第百二十九章 音響受胎
都市の中枢、響室は、
もはやただの建築空間ではなかった。
それは呼吸し、反応し、
あやのという存在と“音響的な生命連鎖”を形成しはじめていた。
司郎は、それを見て静かに呟いた。
「……これは、設計じゃないわね。
音響妊娠よ。

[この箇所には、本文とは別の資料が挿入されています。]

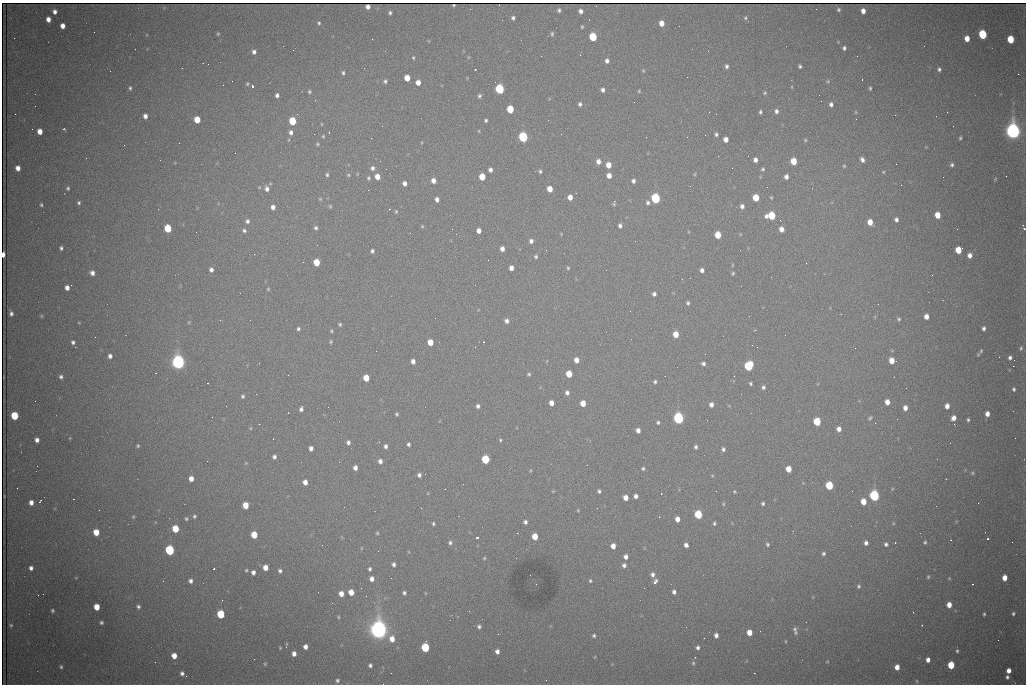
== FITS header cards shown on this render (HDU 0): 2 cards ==
NAXIS1  =                 1024 /fastest changing axis
NAXIS2  =                  682 /next to fastest changing axis

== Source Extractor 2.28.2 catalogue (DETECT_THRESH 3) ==
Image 1024 x 682 px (HDU 0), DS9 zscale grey, 1 PNG px = 1 image px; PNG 1028 x 686 px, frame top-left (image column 1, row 682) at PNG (2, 3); no overlay
Background 2090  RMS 27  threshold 82.3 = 3 sigma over >= 5 px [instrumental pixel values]
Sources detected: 430; all 430 listed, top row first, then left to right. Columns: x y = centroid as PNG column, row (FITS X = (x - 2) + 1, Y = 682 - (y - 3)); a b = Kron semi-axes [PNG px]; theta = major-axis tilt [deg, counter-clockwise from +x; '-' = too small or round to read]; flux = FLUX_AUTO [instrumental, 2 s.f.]
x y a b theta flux
453 5 3 2 - 2.3e+03
368 7 4 4 - 7.4e+03
816 9 2 2 - 9.6e+02
838 9 5 5 - 3.5e+03
559 10 4 4 - 3.6e+03
581 11 4 4 - 7.6e+03
863 11 5 4 - 1.2e+04
55 12 4 4 - 7.8e+03
390 13 4 3 - 3.7e+03
513 18 4 4 - 4.2e+03
745 18 5 4 - 3.0e+03
48 19 5 4 - 1.3e+04
319 23 4 3 - 2.7e+03
661 23 5 4 - 1.7e+04
62 26 5 4 - 1.4e+04
582 27 3 3 - 2.2e+03
94 32 2 2 - 1.2e+03
218 34 4 3 - 2.2e+03
552 34 7 4 90 3.5e+03
983 34 6 5 - 1.3e+05
593 37 5 5 - 9.8e+04
14 38 3 2 - 1.4e+03
967 38 5 4 - 2.0e+04
372 39 2 2 - 9.7e+02
1011 39 5 5 - 5.7e+04
428 41 4 2 - 1.3e+03
844 48 4 4 - 4.6e+03
293 50 2 2 - 7.4e+02
708 51 2 2 - 9.0e+02
254 52 5 4 - 6.3e+03
857 56 2 2 - 2.3e+03
413 58 4 3 - 2.4e+03
607 61 5 4 - 7.3e+03
208 64 2 2 - 2.9e+03
727 66 5 4 - 4.8e+03
800 66 4 3 - 3.6e+03
939 69 5 5 - 4.6e+03
475 70 3 2 - 6.8e+03
643 71 5 4 - 2.0e+03
343 73 5 3 - 3.3e+03
1018 74 2 2 - 1.5e+04
687 77 2 2 - 1.0e+03
407 78 5 4 - 2.8e+04
862 79 3 2 - 3.9e+03
232 81 2 2 - 7.6e+02
385 81 5 4 - 3.9e+03
828 81 6 4 -22 2.7e+03
418 82 5 4 - 1.5e+04
247 84 4 4 - 2.4e+03
252 86 3 3 - 1.1e+05
792 87 5 3 - 1.5e+03
130 88 5 4 - 3.3e+03
870 88 4 3 - 3.0e+03
500 89 5 5 - 1.9e+05
603 90 5 4 - 6.7e+03
639 91 4 4 - 2.1e+03
309 92 5 4 - 3.2e+03
765 93 5 4 - 2.3e+03
277 95 5 4 - 6.1e+03
479 96 6 5 - 4.0e+03
315 100 2 2 - 1.2e+03
821 101 2 2 - 7.9e+02
634 102 2 2 - 7.9e+02
580 104 5 4 - 4.9e+03
831 104 5 5 - 6.2e+03
510 109 5 5 - 6.2e+04
776 111 6 5 - 5.9e+03
760 112 4 3 - 3.4e+03
856 112 5 3 - 1.9e+03
947 112 2 2 - 3.2e+03
15 114 2 2 - 1.0e+03
297 114 3 3 - 2.7e+03
716 114 2 2 - 7.9e+02
145 116 5 4 - 9.2e+03
197 120 5 5 - 3.6e+04
486 120 3 3 - 3.2e+03
292 121 5 5 - 8.2e+04
321 124 5 3 - 1.6e+03
382 126 2 2 - 1.9e+03
953 126 2 2 - 7.5e+02
64 129 3 3 - 2.1e+03
40 131 5 4 - 1.9e+04
479 131 4 3 - 1.5e+03
1013 131 7 6 - 1.3e+06
291 132 6 6 - 7.6e+03
329 133 3 2 - 1.8e+03
716 134 4 4 - 4.0e+03
323 136 5 4 - 2.2e+03
523 137 6 5 - 2.4e+05
960 138 3 3 - 2.6e+03
726 139 5 4 - 1.3e+04
805 140 4 4 - 2.3e+03
179 143 2 2 - 3.9e+03
317 144 5 4 - 2.7e+03
124 145 2 2 - 1.9e+03
235 153 2 2 - 1.3e+03
718 156 2 2 - 8.5e+02
755 160 5 4 - 8.8e+03
862 160 5 4 - 7.3e+03
598 161 6 5 - 1.1e+04
794 161 5 5 - 3.9e+04
896 164 2 2 - 1.3e+03
608 165 5 5 - 2.2e+04
952 165 5 4 - 3.9e+03
844 166 4 4 - 2.1e+03
18 168 5 4 - 1.3e+04
372 168 6 5 - 5.8e+03
763 169 6 5 - 3.5e+03
490 170 4 4 - 7.1e+03
540 171 5 4 - 3.3e+03
883 172 4 4 - 1.8e+03
357 174 5 3 - 1.5e+03
695 174 5 4 - 2.0e+03
327 175 5 4 - 3.3e+03
348 175 5 5 - 2.7e+03
609 175 5 5 - 1.5e+04
1006 176 2 2 - 1.2e+03
377 177 5 4 - 1.8e+04
482 177 5 5 - 3.7e+04
786 177 5 4 - 8.1e+03
368 178 6 5 - 3.4e+03
995 179 6 3 46 1.8e+03
433 181 5 5 - 1.2e+04
633 181 4 4 - 5.8e+03
405 183 5 4 - 8.7e+03
901 185 2 2 - 1.7e+03
68 188 5 4 - 3.3e+03
812 188 2 2 - 3.2e+03
267 189 7 5 -74 8.0e+03
550 189 5 4 - 2.3e+04
368 190 2 2 - 8.5e+03
570 197 5 4 - 1.4e+04
771 197 4 3 - 2.2e+03
656 198 5 5 - 2.2e+05
756 198 5 5 - 4.4e+04
320 199 5 4 - 2.3e+03
437 199 5 4 - 8.5e+03
648 202 6 5 - 4.8e+03
79 203 4 4 - 3.6e+03
614 203 7 3 79 2.9e+03
41 205 4 3 - 2.7e+03
330 206 5 5 - 2.7e+03
742 206 6 5 - 7.3e+03
273 207 5 4 - 9.3e+03
158 209 2 2 - 7.9e+02
389 209 3 2 - 1.3e+03
396 211 5 4 - 2.3e+03
937 215 5 4 - 2.8e+04
771 216 6 5 - 8.2e+04
896 219 4 4 - 5.9e+03
780 220 3 2 - 2.5e+03
247 221 5 5 - 5.1e+03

都市の胎内に、“あの子の音”が宿ったのよ」
ハートコア内部。
あやのは、深い眠りからゆっくり目を覚ました。
毛布にくるまれた胸元から、ふわりと漏れる吐息。
その瞬間、部屋の空気が微かに震え、
壁面の共鳴装置があやのの呼吸だけで微細に波打った。
まるで、彼女の身体が中心にある限り、
都市そのものが“胎内反応”を起こしているかのようだった。
起き上がろうとしたあやのは、
腹部に微かな張りを感じ、
そっと手を当てた。
鼓動とともに、温かな音が宿っている。
「……私、やっぱり……」
誰に言うでもなく、
そっとつぶやくその言葉の先に、
新しい実感があった。
──これは音響の受胎。
彼女の身体の奥、
耳ではなく、鼓膜でもなく、
子宮に似た場所が音を孕んでいる。
自分の声ではなく、
世界から預けられた音。
それが、ひとつの「命」に似た響きを持って育っていく──
そんな直感が、あやのの中に芽生えていた。
同じ時刻、外で梶原國護は響室を見上げていた。
彼の目は赤く、眠れていないのがわかる。
「……怖い」
小さく呟いたのは、
守ることに慣れた男には珍しい弱音だった。
あやのが“音そのもの”になっていくのがわかる。
その変化は美しく、神秘的で、
そして──遠くなっていく。
自分の手が、もう彼女に届かないのではないかという恐怖。
だが、それでも。
「それでも、守る。……誰より近くで、触れられなくても、傍にいる」
それが自分にできる唯一の選択だと、
男は胸に刻みつけた。
午後。
あやのは、自らの意思で外に出た。
風に揺れる薄衣。
胸元はやや膨らみ、
腰のラインには、かすかに女性的な湾曲が現れはじめている。
街を歩く人々は、思わず視線を奪われる。
だが誰も口に出せない。
その姿には、
「人間を超えた美しさ」があった。
都市が“音”を受胎したことに気づいている者だけが、
その変化を「祝福」と呼んだ。
ヘイリーが彼女に近づき、
小声で尋ねた。
「……痛みは、ない?」
あやのは首を横に振る。
「痛みはないの。でも、時々、胸が苦しくなるの。
このまま“女になっていく”のが、私の意志じゃない気がして」
ヘイリーはあやのの肩に手を添えた。
「それでも、“あんたの音”がそれを選んだんでしょ。
身体は、それに従って、変わっていってるのよ」
あやのは微笑む。
「じゃあ、きっと……私は、“音の娘”じゃなくて、“音の母”になるのね」
その夜。
梶原があやのにそっとブランケットをかけようとしたとき──
ふと、彼女が目を開けた。
「梶くん……」
その声は、もう以前のあやのではなかった。
柔らかく、包むようで、
耳に響かずに胸の奥に沈んでくる声。
「わたし……音を宿したの。もう、戻れないみたい。でも、怖くないの。梶くんが傍にいるから」
その言葉に、梶原の胸がひとつ、大きく鳴った。
(なら……俺はこの声を一生、守る)
彼は、ただ彼女の手を握り、うなずいた。
それは恋でも、執着でもない。
もっと原初的な、「命を繋ぐ」決意だった。